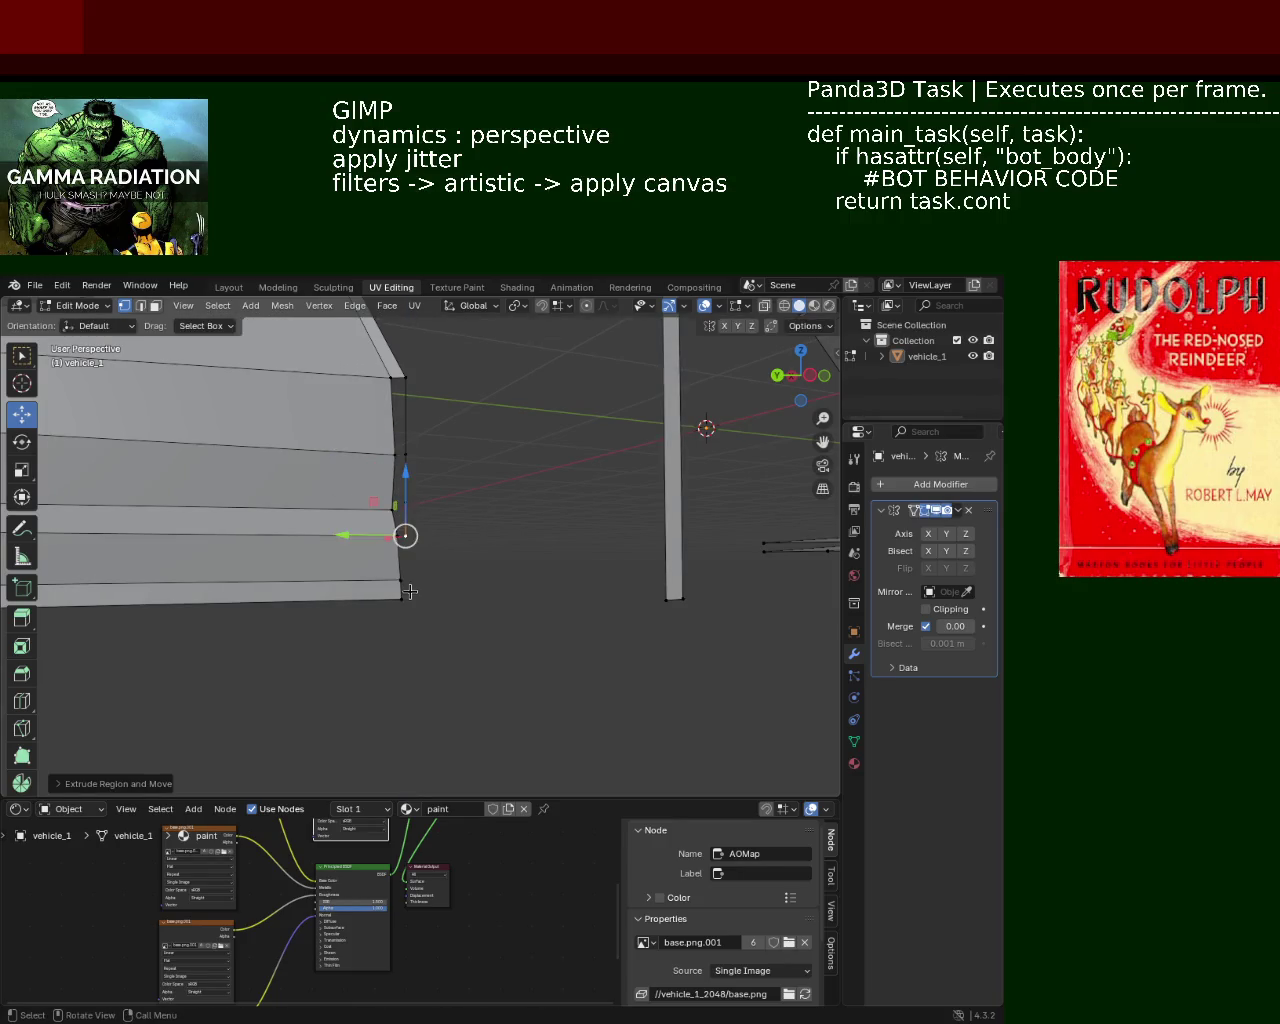
key(e)
key(z)
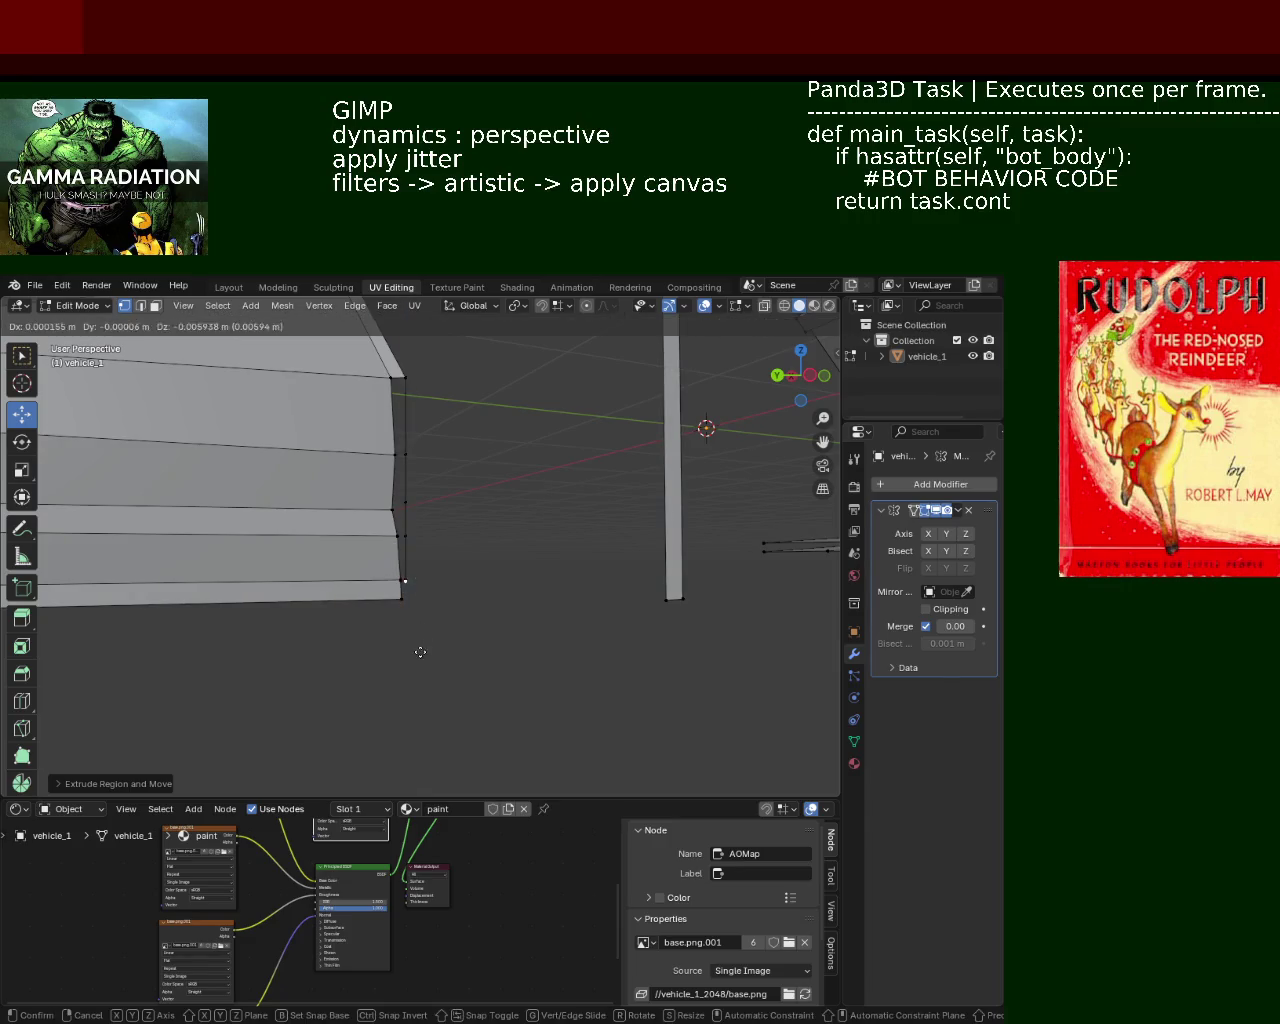
click(420, 666)
Lower the upper rear-side edge along Z and select the narrow face strips at the rear edge.
middle_drag(377, 563, 283, 567)
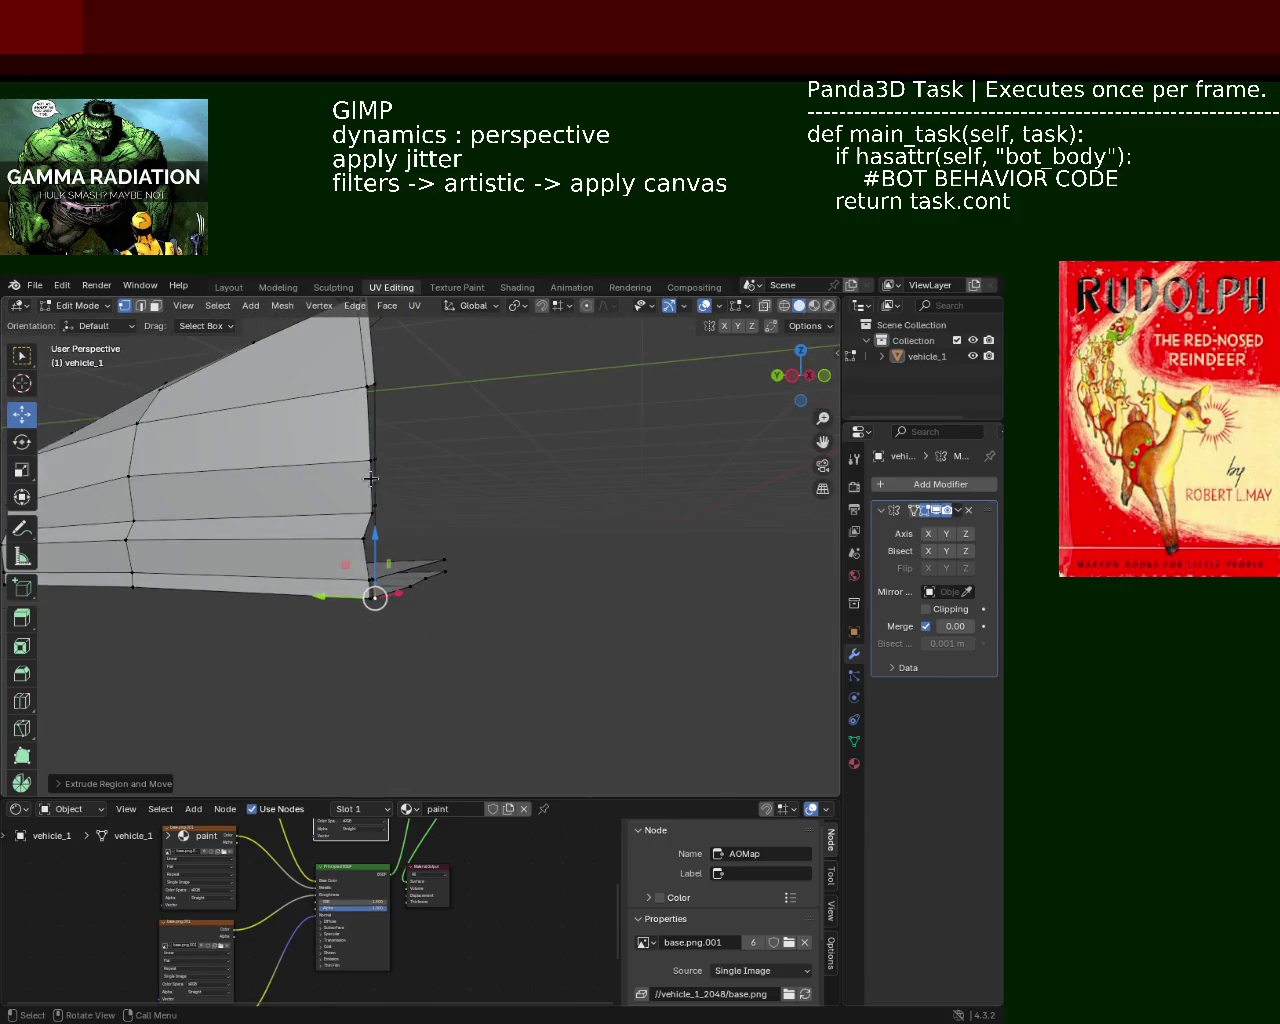
ctrl+middle_drag(414, 377, 397, 571)
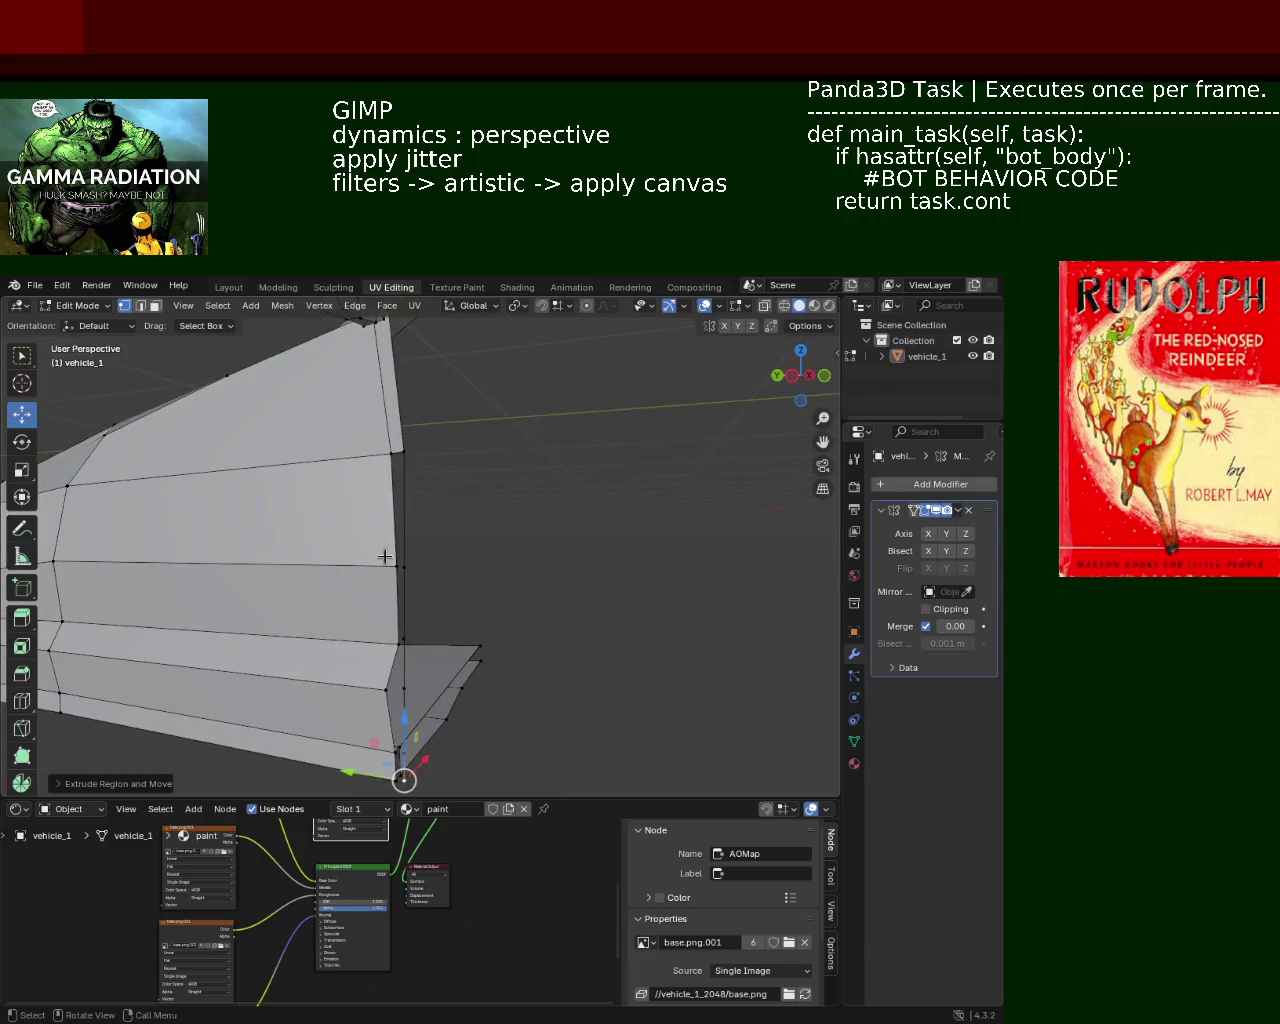
drag(409, 566, 401, 566)
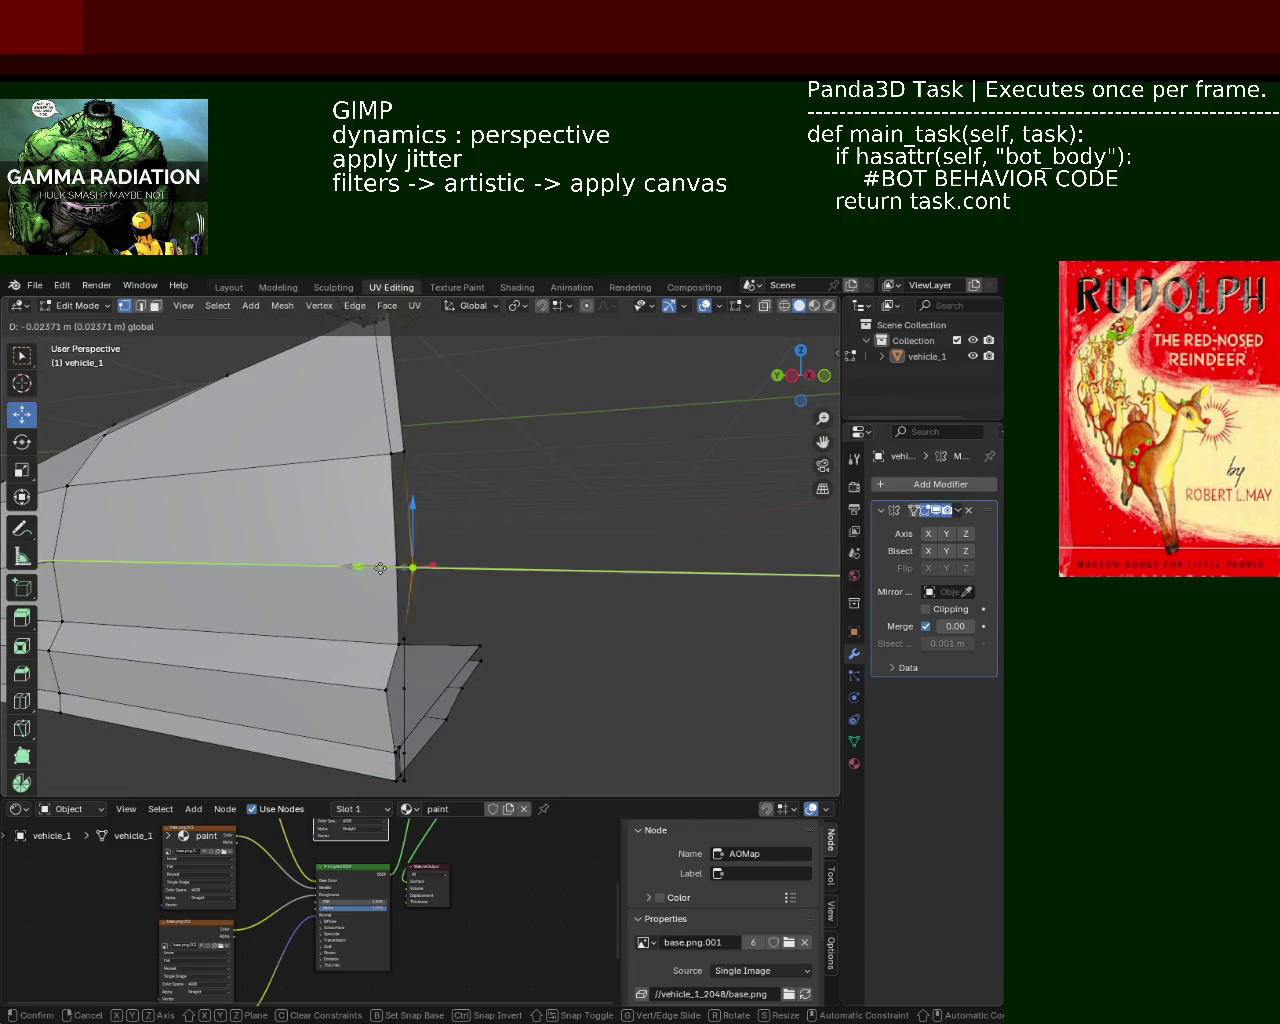
shift+click(395, 431)
mouse_move(396, 432)
middle_down()
mouse_move(404, 552)
mouse_move(450, 560)
middle_up()
drag(452, 530, 457, 515)
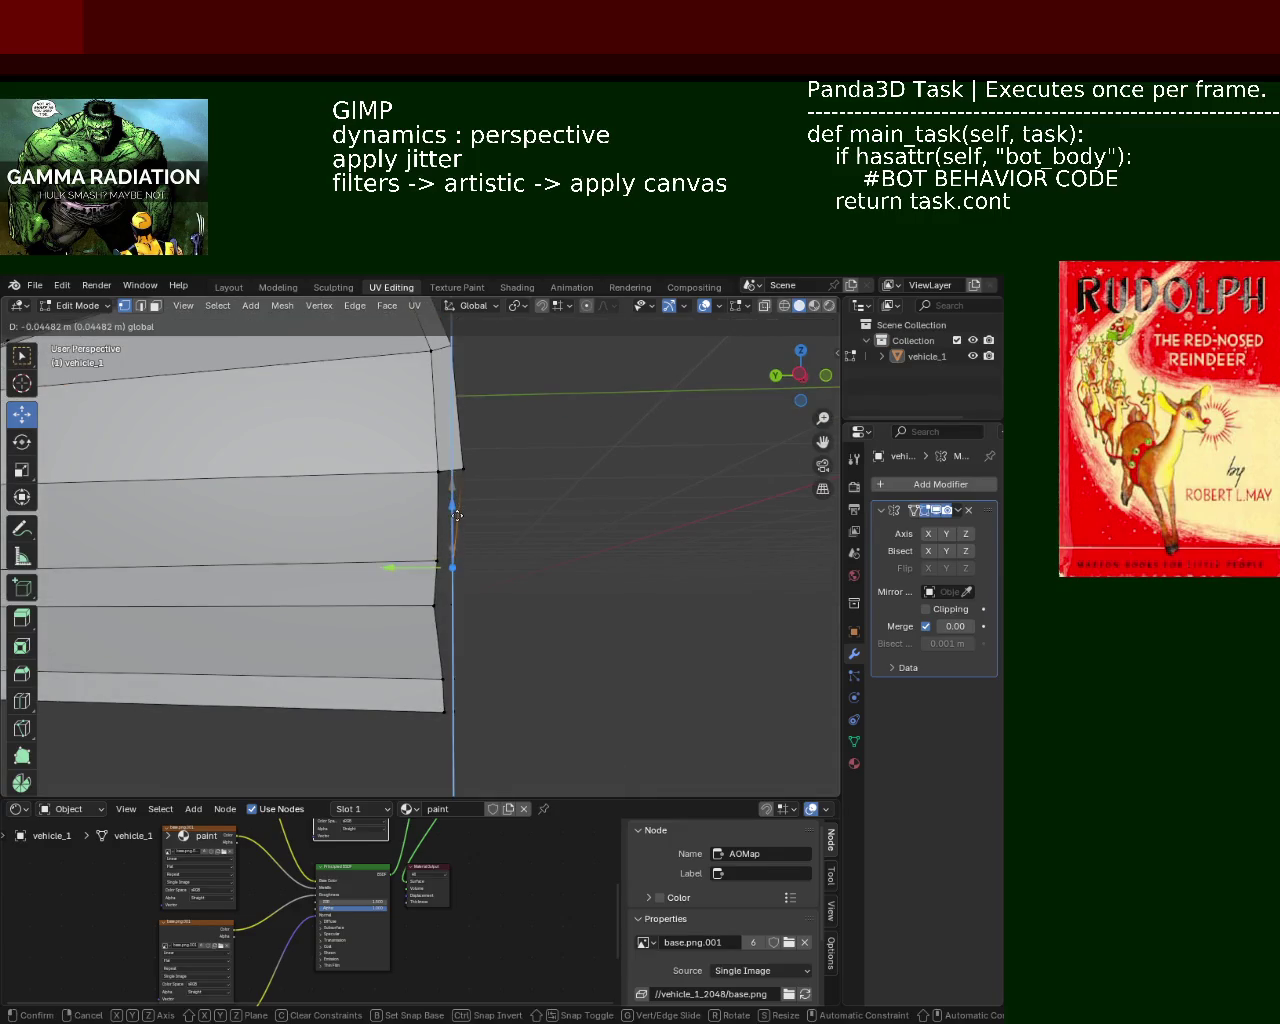
click(457, 515)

== WHAT TO PRODUCE ==
Pictures are to be left out; please print the rest of the records above word for word.

== FINISHED EXERCISE ==
key(e)
key(z)
click(420, 666)
Lower the upper rear-side edge along Z and select the narrow face strips at the rear edge.
middle_drag(377, 563, 283, 567)
ctrl+middle_drag(414, 377, 397, 571)
drag(409, 566, 401, 566)
shift+click(395, 431)
mouse_move(396, 432)
middle_down()
mouse_move(404, 552)
mouse_move(450, 560)
middle_up()
drag(452, 530, 457, 515)
click(457, 515)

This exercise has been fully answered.